Requirement:
Format every line from the beginning of the items through the line containing "scientific name: Fimbristylis falcata", inclusive, as a JSON list of strings with one string per line. Omit blank lines.

•••••

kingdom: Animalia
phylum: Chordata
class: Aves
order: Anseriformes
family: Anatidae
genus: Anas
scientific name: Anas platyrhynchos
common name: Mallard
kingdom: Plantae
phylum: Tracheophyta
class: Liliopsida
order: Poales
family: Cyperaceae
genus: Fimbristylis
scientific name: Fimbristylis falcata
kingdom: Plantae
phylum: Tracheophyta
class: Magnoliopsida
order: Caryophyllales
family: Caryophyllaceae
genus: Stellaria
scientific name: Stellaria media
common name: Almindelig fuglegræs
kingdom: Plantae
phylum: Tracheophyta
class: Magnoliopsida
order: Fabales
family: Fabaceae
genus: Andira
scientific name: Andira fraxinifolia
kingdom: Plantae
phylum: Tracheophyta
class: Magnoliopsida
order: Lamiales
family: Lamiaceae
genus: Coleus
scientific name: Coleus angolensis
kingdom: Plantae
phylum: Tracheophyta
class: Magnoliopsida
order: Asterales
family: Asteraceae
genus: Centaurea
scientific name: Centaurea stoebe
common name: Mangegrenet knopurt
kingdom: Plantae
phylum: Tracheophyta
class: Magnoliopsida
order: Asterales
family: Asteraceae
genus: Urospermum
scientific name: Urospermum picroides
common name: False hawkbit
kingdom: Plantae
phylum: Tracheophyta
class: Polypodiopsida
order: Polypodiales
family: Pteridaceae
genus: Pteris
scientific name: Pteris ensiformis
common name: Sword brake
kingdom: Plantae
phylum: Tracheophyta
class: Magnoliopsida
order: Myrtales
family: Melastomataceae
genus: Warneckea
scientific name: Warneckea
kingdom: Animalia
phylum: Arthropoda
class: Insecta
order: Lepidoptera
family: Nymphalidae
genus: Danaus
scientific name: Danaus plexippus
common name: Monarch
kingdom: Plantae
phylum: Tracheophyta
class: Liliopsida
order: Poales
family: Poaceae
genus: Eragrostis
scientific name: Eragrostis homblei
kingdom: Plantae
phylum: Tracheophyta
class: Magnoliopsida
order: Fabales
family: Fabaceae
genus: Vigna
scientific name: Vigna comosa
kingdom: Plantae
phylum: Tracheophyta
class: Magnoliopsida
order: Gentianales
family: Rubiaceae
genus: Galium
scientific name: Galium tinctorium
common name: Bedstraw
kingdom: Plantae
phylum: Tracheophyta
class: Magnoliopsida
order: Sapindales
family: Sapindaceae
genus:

•••••

The result:
[
  "kingdom: Animalia",
  "phylum: Chordata",
  "class: Aves",
  "order: Anseriformes",
  "family: Anatidae",
  "genus: Anas",
  "scientific name: Anas platyrhynchos",
  "common name: Mallard",
  "kingdom: Plantae",
  "phylum: Tracheophyta",
  "class: Liliopsida",
  "order: Poales",
  "family: Cyperaceae",
  "genus: Fimbristylis",
  "scientific name: Fimbristylis falcata"
]